# [Exercise brief]
Where an image appears in the data, omit it and reproduce the rest exactly.

Excerpts from a dataset:
___

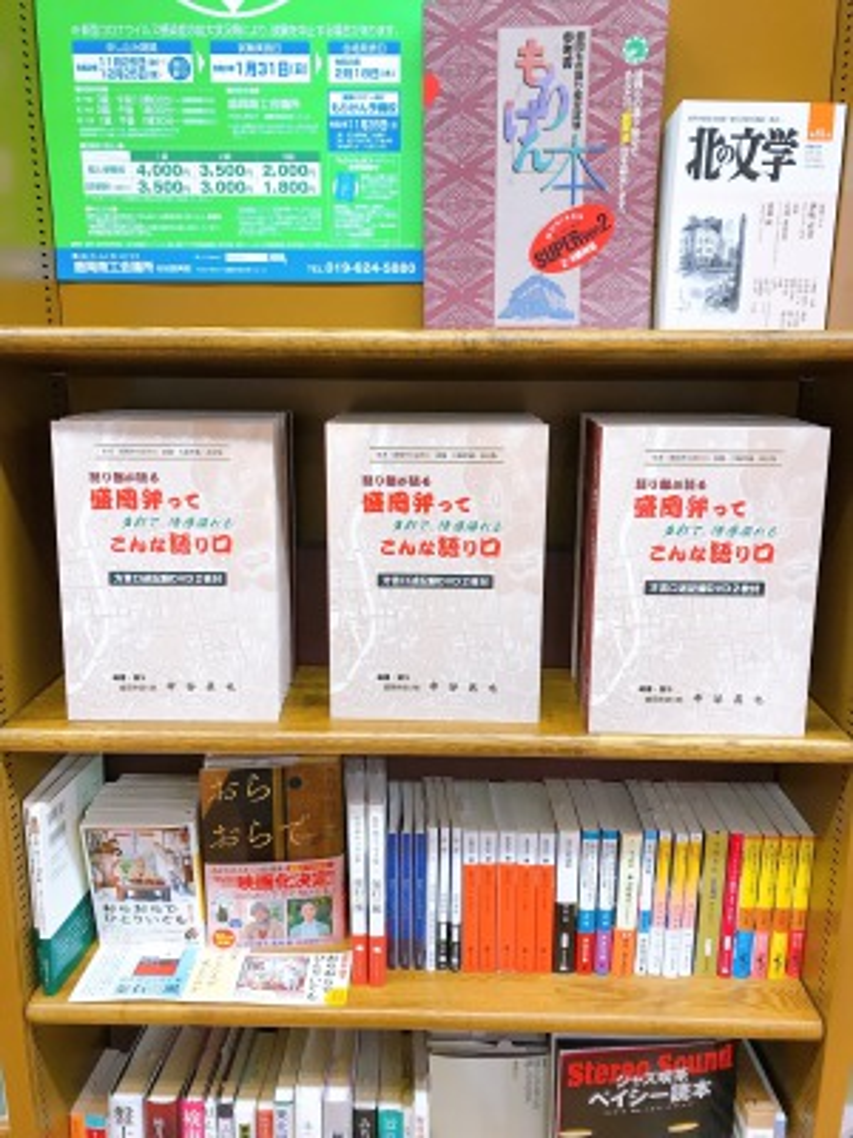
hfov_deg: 49.7
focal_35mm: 28
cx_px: 426
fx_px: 920
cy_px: 569
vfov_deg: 63.4
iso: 32
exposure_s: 1/33
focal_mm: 3.99
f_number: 1.8
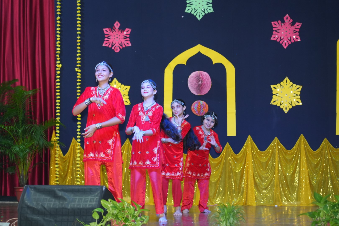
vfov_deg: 13.0
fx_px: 989
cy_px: 113
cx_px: 170
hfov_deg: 19.5
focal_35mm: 105
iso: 1600
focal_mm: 105
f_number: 4
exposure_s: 1/200
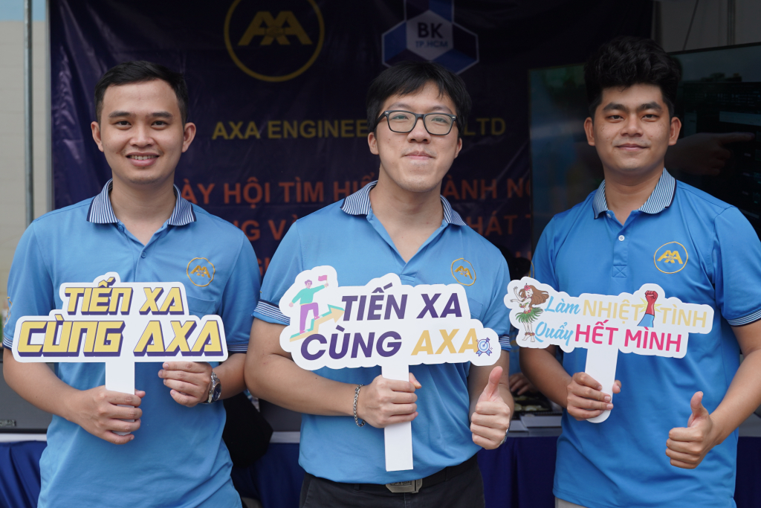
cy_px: 254
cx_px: 380
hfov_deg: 45.4
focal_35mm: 43
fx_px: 909
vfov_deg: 31.2
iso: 160
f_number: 4
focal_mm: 29
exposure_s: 1/500
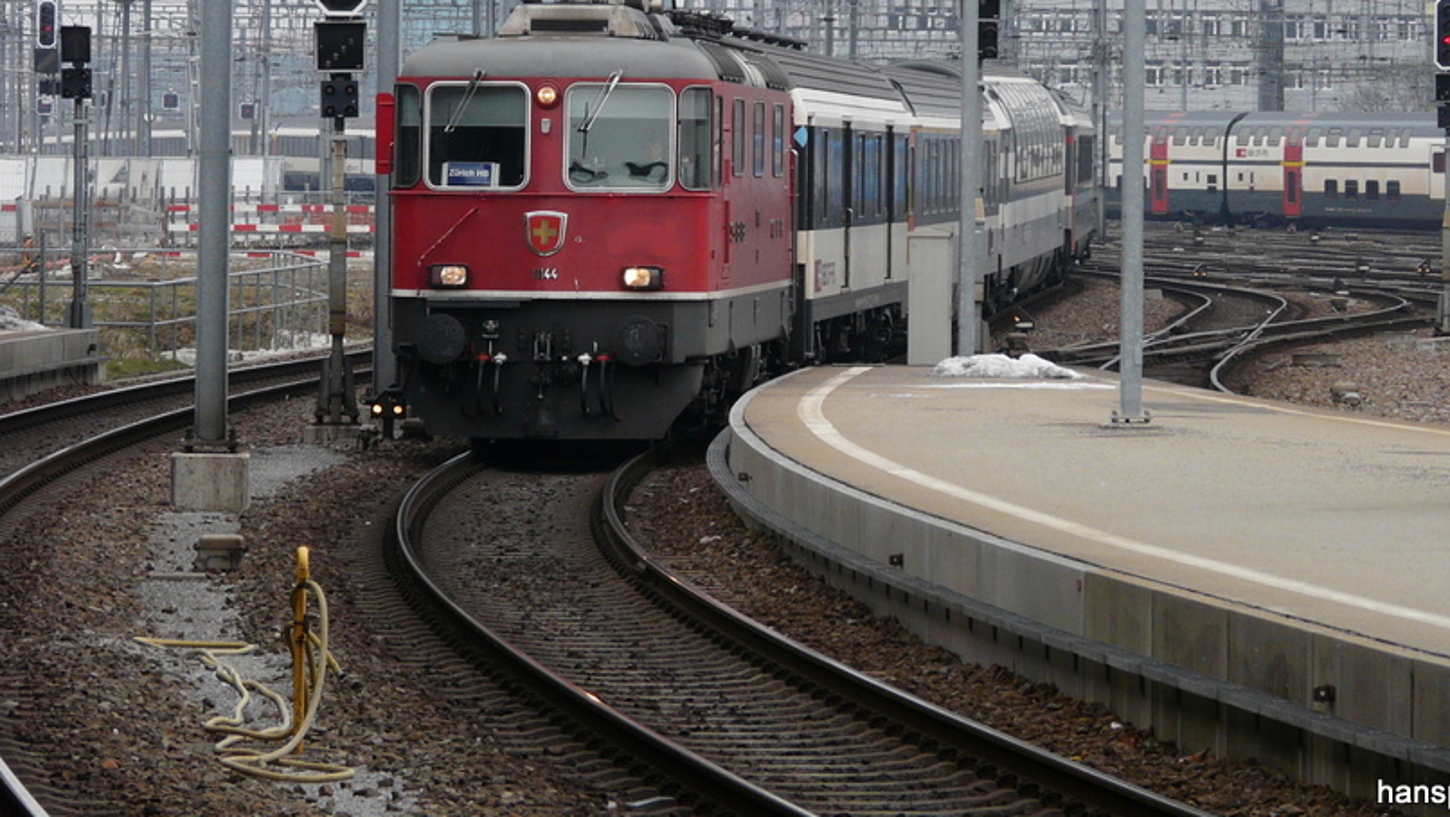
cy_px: 171
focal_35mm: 231
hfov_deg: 9.3
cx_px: 624
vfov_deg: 5.3
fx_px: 8884
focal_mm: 28.1
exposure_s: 1/250
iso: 100
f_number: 4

___

# [Task answer]
hfov_deg: 49.7
focal_35mm: 28
cx_px: 426
fx_px: 920
cy_px: 569
vfov_deg: 63.4
iso: 32
exposure_s: 1/33
focal_mm: 3.99
f_number: 1.8
vfov_deg: 13.0
fx_px: 989
cy_px: 113
cx_px: 170
hfov_deg: 19.5
focal_35mm: 105
iso: 1600
focal_mm: 105
f_number: 4
exposure_s: 1/200
cy_px: 254
cx_px: 380
hfov_deg: 45.4
focal_35mm: 43
fx_px: 909
vfov_deg: 31.2
iso: 160
f_number: 4
focal_mm: 29
exposure_s: 1/500
cy_px: 171
focal_35mm: 231
hfov_deg: 9.3
cx_px: 624
vfov_deg: 5.3
fx_px: 8884
focal_mm: 28.1
exposure_s: 1/250
iso: 100
f_number: 4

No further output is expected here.